Alzheimer's - Dementia, Author Interviews, Brigham & Women's - Harvard, Gender Differences, JAMA, Menopause / 03.04.2023
Alzheimer’s Disease: Long Gap Between Menopause and Hormone Therapy Might Raise Tau Burden
MedicalResearch.com Interview with:
Rachel Buckley, PhD
Assistant Professor
Department of Neurology
Massachusetts General Hospital/Harvard Medical School
MedicalResearch.com: What is the background for this study?
Response: While a fair amount of studies have focused on the effects of menopause and hormone therapy on risk of dementia, far fewer studies have tested their association with the biology of Alzheimer’s disease, namely amyloid and tau. This is critical to know given that it still remains unclear what might be the driving mechanism of the menopause transition on risk for dementia. This is what our study set out to investigate.

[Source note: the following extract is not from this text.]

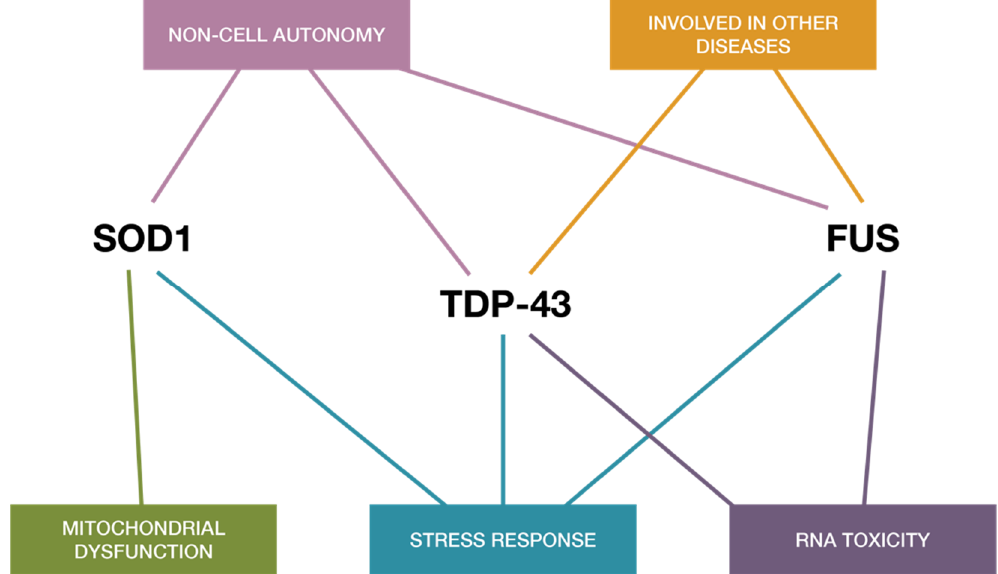
Figure 2. Common shared pathways in ALS and functional similarities shared between TDP43, SOD- 1, and FUS. The three proteins appear to share mechanisms related to toxicity mechanisms and RNA toxicity, cellular stress response, and mitochondrial impairment and cell autonomy, implying functional synergies in ALS disease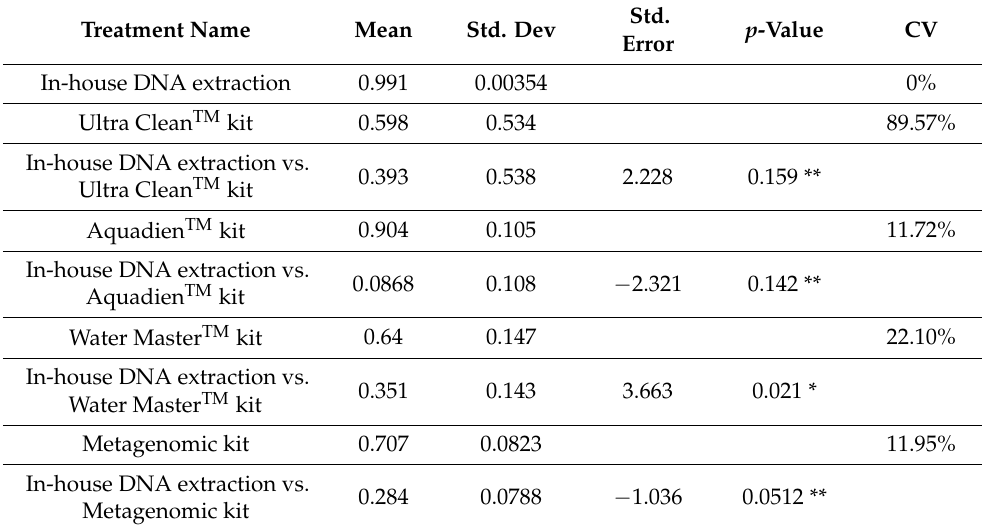
Table 4. Statistical comparison between in-house DNA extraction method versus commercial water- testing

This study is one of the first to report a link between women’s age at menopause and tau in the brain, which we measured with positron emission tomography neuroimaging. We found that in multiple areas of the brain that tend to be most likely to show higher tau in women than men, women with earlier age at menopause and elevated levels of amyloid showed higher levels of tau than those who reported an average age at menopause (~50 years in the United States). Women who reported premature menopause (<40 years at menopause onset) exhibited a much higher risk of tau in the brain. This supports the notion that longer exposure to estrogen throughout life might be protective against Alzheimer’s disease.